Tomorrow November 11 we’re in for a rare treat, as the innermost planet, Mercury, passes directly in front of the Sun for a few hours.

This event is called a transit, and for Mercury they happen only about 13 times in a century. (Transits of Venus are even more rare.)

Mercury transits the Sun. Credit: NASA/JPL-Caltech

The event will last about five and a half hours, during which Mercury’s path will take it right across the middle of the Sun’s disk.

For observers in the Eastern U.S., the transit begins after sunrise, meaning you’ll be able to view the entire thing.

For the central and western U.S., the transit begins before sunrise, but there’s enough time left as the Sun climbs up the sky for you to catch a glimpse before Mercury makes its exit.

You should never look directly at the Sun without proper protection, as it can permanently damage your eyes.
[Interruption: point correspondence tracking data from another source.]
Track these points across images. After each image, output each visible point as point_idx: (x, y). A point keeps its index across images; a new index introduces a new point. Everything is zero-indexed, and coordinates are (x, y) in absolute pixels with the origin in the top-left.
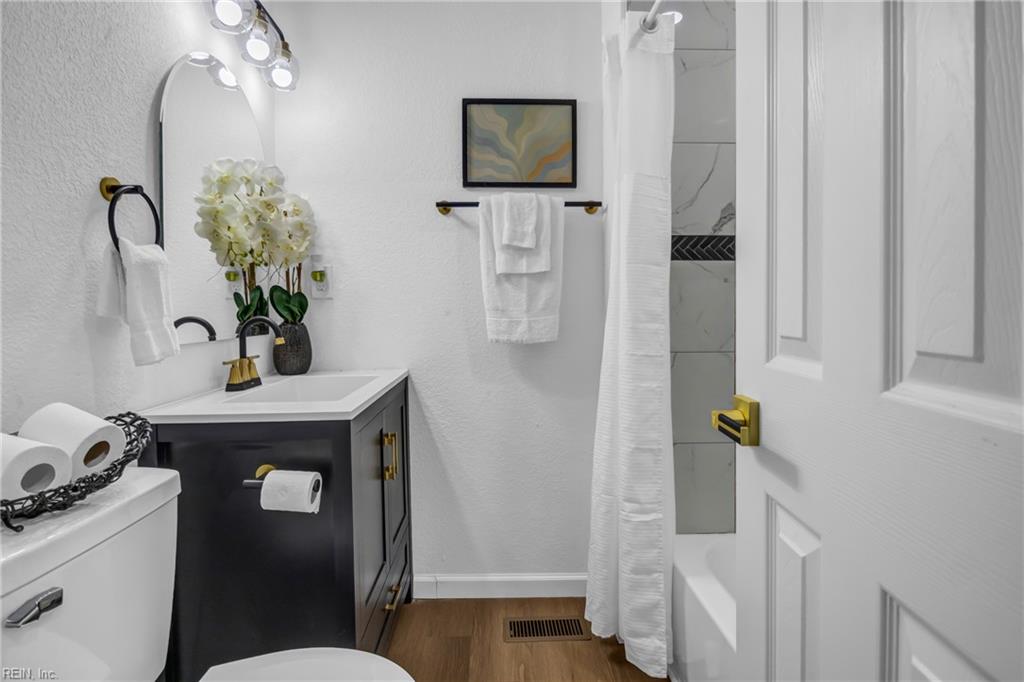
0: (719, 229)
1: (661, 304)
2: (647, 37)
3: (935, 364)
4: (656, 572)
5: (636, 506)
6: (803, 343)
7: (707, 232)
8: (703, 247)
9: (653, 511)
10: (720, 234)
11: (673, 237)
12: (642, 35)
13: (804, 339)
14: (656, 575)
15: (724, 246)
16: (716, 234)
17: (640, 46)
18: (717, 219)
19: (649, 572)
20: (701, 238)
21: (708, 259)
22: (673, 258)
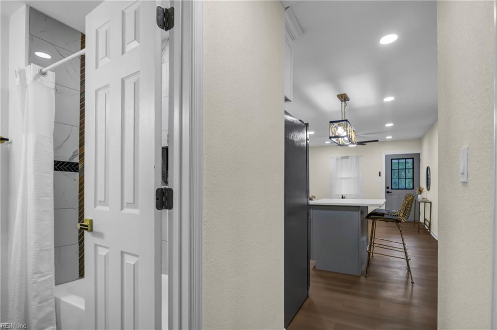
0: (72, 160)
1: (50, 189)
2: (42, 77)
3: (130, 205)
4: (50, 299)
5: (40, 275)
6: (105, 203)
7: (67, 160)
8: (65, 166)
9: (48, 275)
10: (73, 161)
11: (55, 161)
12: (39, 76)
13: (105, 201)
14: (50, 300)
15: (74, 166)
16: (71, 161)
17: (38, 80)
18: (72, 155)
19: (47, 300)
20: (64, 162)
21: (67, 171)
22: (55, 169)
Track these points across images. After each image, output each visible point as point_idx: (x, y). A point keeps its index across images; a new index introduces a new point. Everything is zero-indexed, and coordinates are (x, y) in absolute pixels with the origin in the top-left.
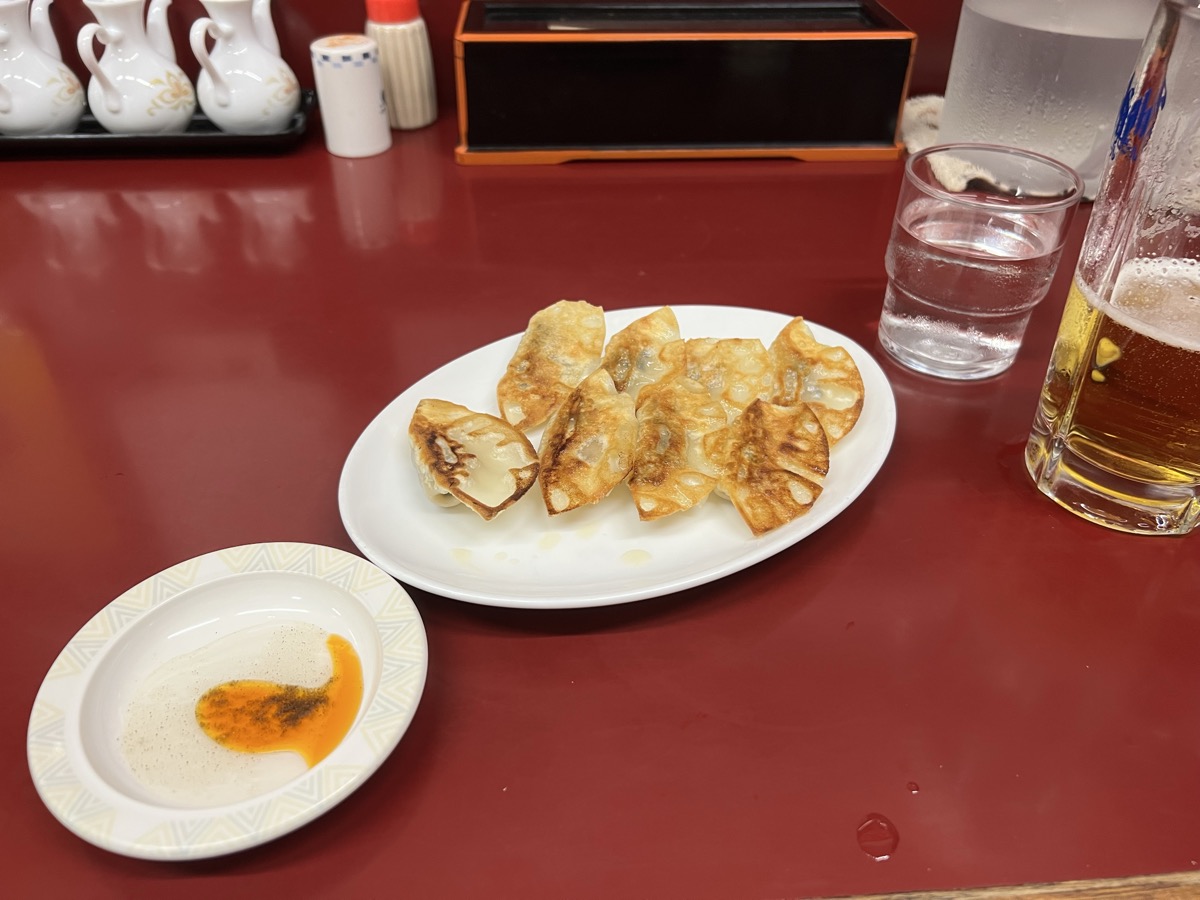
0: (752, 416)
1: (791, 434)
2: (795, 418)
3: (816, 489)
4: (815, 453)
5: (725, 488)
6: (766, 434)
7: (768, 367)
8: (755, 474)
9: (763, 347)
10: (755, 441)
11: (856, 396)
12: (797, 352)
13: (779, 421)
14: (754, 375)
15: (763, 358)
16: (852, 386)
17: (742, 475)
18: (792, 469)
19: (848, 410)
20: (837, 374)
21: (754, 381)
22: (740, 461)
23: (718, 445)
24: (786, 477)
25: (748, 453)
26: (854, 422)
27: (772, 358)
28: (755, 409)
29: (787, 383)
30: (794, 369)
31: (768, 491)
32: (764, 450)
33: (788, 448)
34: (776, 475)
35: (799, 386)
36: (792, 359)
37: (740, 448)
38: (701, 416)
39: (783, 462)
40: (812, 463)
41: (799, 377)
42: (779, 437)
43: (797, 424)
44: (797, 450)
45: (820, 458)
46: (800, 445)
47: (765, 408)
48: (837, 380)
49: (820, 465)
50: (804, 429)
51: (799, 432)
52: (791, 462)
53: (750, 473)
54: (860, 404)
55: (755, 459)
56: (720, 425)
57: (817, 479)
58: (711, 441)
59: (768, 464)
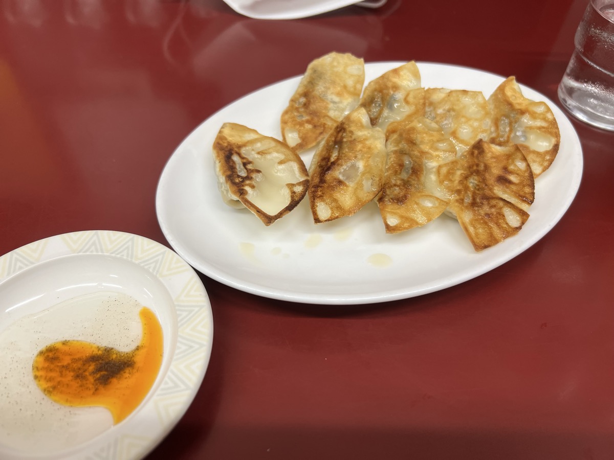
0: (476, 152)
1: (505, 169)
2: (509, 157)
3: (524, 215)
4: (524, 186)
5: (454, 210)
6: (487, 167)
7: (487, 114)
8: (478, 200)
9: (484, 98)
10: (478, 172)
11: (553, 141)
12: (510, 104)
13: (496, 158)
14: (476, 120)
15: (483, 106)
16: (551, 133)
17: (468, 200)
18: (505, 197)
19: (547, 152)
20: (539, 123)
21: (476, 124)
22: (466, 188)
23: (450, 173)
24: (501, 204)
25: (473, 182)
26: (551, 162)
27: (491, 107)
28: (478, 148)
29: (501, 128)
30: (507, 116)
31: (487, 215)
32: (484, 180)
33: (503, 180)
34: (494, 202)
35: (511, 131)
36: (506, 109)
37: (466, 178)
38: (437, 149)
39: (499, 191)
40: (522, 193)
41: (510, 124)
42: (496, 171)
43: (510, 161)
44: (510, 182)
45: (527, 190)
46: (513, 178)
47: (485, 146)
48: (540, 128)
49: (527, 196)
50: (516, 166)
51: (511, 167)
52: (505, 192)
53: (474, 199)
54: (556, 148)
55: (478, 188)
56: (451, 157)
57: (524, 207)
58: (444, 170)
59: (487, 192)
Mercury is so small in comparison that it can be next to impossible to see a transit without magnification.

Your best bet is a telescope with a certified sun filter, but other options include solar projection boxes and sun funnels. Plus, NASA’s Solar Dynamics Observatory spacecraft will be sharing near-realtime images during the transit. Whatever method you choose, be safe when observing the Sun!

The next Mercury transit that will be visible in the U.S. isn’t until 2049! So if you’re in the States, you might want to make the effort to catch this special celestial event.